In 2020 we engaged with experts to identify what had worked well in driving wage increases between 2013 and 2019. Based on this evidence, we have refocused our efforts.
At the same time, we have used input from stakeholders and industry experts to develop the best mix of interventions, adding new areas where we want to use our influence. As a result, key components of our strategy are the programme to set up wage-management systems, strengthening factory-level industrial relations and responsible purchasing practices. We’re also addressing systemic issues, including wage-setting mechanisms, such as collective bargaining and statutory minimum wage, at country level and implementing nationally appropriate social protection systems. We are also focusing more on supporting productivity increases at factories.
Results of our wages work and stakeholder consultation have reinforced our ambitions to:
- Move to a more localised, market-based approach based on data so we can do what works best in each region.
- Focus on social protection as an integral part of statutory minimum-wage advocacy.
- Extend external engagement to create industry-wide awareness and action, including collaboration beyond our sector.
- Inform and educate suppliers about our commitment to improving wage systems through clear incentives and requirements.
- Help our suppliers improve productivity so they can pay higher wages and still remain competitive.
- Ensure internal cooperation, with business and public affairs teams working together for systemic changes.
The Covid-19 pandemic has highlighted the need for better social security for garment industry workers. We are working with the ILO Call to Action, a coalition of more than 125 brands who have come together to mitigate the negative impacts of the pandemic and build a stronger industry for the long term. The initiative calls for action to protect garment workers’ income, health and employment, support employers to survive during the Covid-19 crisis, and to work together to establish sustainable systems of social protection for a more just and resilient garment industry.

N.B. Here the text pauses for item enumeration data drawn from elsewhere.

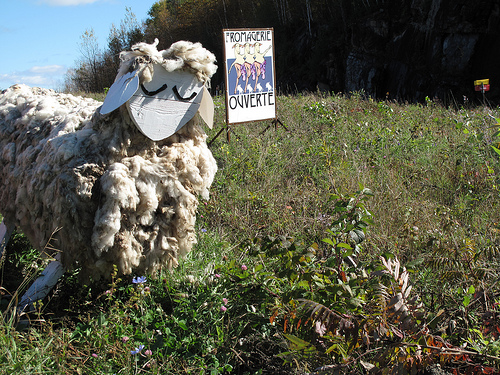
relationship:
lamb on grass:
[0, 36, 218, 306] [14, 277, 420, 365]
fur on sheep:
[22, 149, 146, 218] [0, 35, 222, 311]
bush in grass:
[304, 108, 477, 257] [258, 272, 395, 353]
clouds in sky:
[1, 0, 157, 93] [0, 0, 43, 36]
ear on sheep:
[100, 65, 140, 115] [0, 36, 238, 296]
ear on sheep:
[200, 86, 216, 129] [0, 36, 238, 296]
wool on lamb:
[1, 40, 219, 298] [0, 36, 218, 306]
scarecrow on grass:
[0, 39, 218, 303] [395, 143, 469, 214]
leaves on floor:
[256, 242, 498, 374] [1, 95, 498, 370]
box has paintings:
[125, 61, 206, 118] [135, 74, 198, 105]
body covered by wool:
[0, 30, 233, 315] [28, 71, 159, 268]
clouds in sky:
[1, 0, 157, 93] [17, 16, 97, 65]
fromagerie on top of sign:
[220, 30, 275, 42] [220, 23, 278, 123]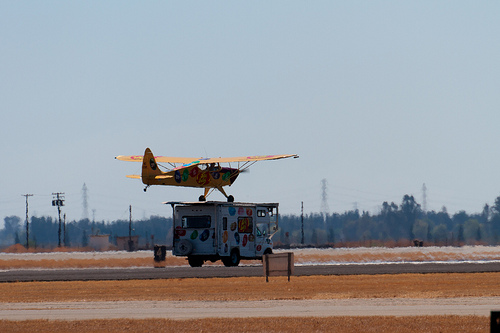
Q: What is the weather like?
A: It is clear.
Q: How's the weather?
A: It is clear.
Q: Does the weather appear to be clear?
A: Yes, it is clear.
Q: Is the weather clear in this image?
A: Yes, it is clear.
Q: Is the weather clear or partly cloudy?
A: It is clear.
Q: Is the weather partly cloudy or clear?
A: It is clear.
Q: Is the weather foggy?
A: No, it is clear.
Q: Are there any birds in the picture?
A: No, there are no birds.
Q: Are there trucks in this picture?
A: Yes, there is a truck.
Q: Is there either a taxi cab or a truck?
A: Yes, there is a truck.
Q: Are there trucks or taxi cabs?
A: Yes, there is a truck.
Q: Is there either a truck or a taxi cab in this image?
A: Yes, there is a truck.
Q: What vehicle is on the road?
A: The vehicle is a truck.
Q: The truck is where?
A: The truck is on the road.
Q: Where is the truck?
A: The truck is on the road.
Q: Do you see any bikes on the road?
A: No, there is a truck on the road.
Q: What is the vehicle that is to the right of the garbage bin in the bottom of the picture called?
A: The vehicle is a truck.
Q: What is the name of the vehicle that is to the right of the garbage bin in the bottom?
A: The vehicle is a truck.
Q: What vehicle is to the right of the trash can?
A: The vehicle is a truck.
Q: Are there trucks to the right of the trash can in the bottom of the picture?
A: Yes, there is a truck to the right of the trashcan.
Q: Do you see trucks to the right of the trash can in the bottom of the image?
A: Yes, there is a truck to the right of the trashcan.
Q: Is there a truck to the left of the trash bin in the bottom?
A: No, the truck is to the right of the garbage can.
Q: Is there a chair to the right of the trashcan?
A: No, there is a truck to the right of the trashcan.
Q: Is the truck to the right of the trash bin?
A: Yes, the truck is to the right of the trash bin.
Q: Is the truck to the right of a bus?
A: No, the truck is to the right of the trash bin.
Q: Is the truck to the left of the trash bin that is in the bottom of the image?
A: No, the truck is to the right of the trash bin.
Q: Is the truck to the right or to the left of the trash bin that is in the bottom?
A: The truck is to the right of the garbage can.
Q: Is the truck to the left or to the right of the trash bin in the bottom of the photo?
A: The truck is to the right of the garbage can.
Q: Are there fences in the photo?
A: No, there are no fences.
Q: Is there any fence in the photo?
A: No, there are no fences.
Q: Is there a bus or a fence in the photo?
A: No, there are no fences or buses.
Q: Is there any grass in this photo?
A: Yes, there is grass.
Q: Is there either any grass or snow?
A: Yes, there is grass.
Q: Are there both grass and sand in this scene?
A: No, there is grass but no sand.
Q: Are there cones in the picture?
A: No, there are no cones.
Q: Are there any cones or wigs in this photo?
A: No, there are no cones or wigs.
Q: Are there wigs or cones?
A: No, there are no cones or wigs.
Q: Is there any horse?
A: No, there are no horses.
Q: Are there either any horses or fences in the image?
A: No, there are no horses or fences.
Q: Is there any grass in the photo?
A: Yes, there is grass.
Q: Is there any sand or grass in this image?
A: Yes, there is grass.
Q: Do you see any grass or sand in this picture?
A: Yes, there is grass.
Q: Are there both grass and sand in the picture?
A: No, there is grass but no sand.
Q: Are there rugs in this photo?
A: No, there are no rugs.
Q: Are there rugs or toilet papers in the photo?
A: No, there are no rugs or toilet papers.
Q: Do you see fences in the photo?
A: No, there are no fences.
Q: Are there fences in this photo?
A: No, there are no fences.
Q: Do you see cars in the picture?
A: No, there are no cars.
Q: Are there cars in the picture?
A: No, there are no cars.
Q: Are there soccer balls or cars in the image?
A: No, there are no cars or soccer balls.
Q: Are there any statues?
A: No, there are no statues.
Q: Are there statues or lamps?
A: No, there are no statues or lamps.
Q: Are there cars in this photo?
A: No, there are no cars.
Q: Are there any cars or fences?
A: No, there are no cars or fences.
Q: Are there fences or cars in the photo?
A: No, there are no cars or fences.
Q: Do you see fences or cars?
A: No, there are no cars or fences.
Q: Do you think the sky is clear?
A: Yes, the sky is clear.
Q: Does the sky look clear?
A: Yes, the sky is clear.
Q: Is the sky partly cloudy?
A: No, the sky is clear.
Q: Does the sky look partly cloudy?
A: No, the sky is clear.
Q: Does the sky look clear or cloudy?
A: The sky is clear.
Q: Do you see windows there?
A: Yes, there is a window.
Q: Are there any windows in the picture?
A: Yes, there is a window.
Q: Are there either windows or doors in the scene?
A: Yes, there is a window.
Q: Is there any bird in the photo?
A: No, there are no birds.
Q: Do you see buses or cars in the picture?
A: No, there are no cars or buses.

An International Working Group, convened by the ILO and coordinated by International Organization of Employers (IOE) and International Trade Union Confederation, has been working since April 2020 to deliver on the commitments and to support progress in priority countries, Bangladesh, Cambodia, Ethiopia, Haiti, Indonesia, Myanmar, and Pakistan. The Working Group includes brands and manufacturers, workers and employer organisations, and governments.
In addition, we’ve commissioned external research and met with industry stakeholders, such as the ILO and other brands, to explore solutions for building national social-security systems.
We monitored the wages levels and number of workers in our supply chain for the first six months of 2020 to track the impact of the pandemic. Here are the results.
We’re continuing to examine what a responsible transition to a circular fashion industry means for people and their jobs in practice, for example through the project “Keeping Workers in the Loop”, led by BSR Laudes Foundation.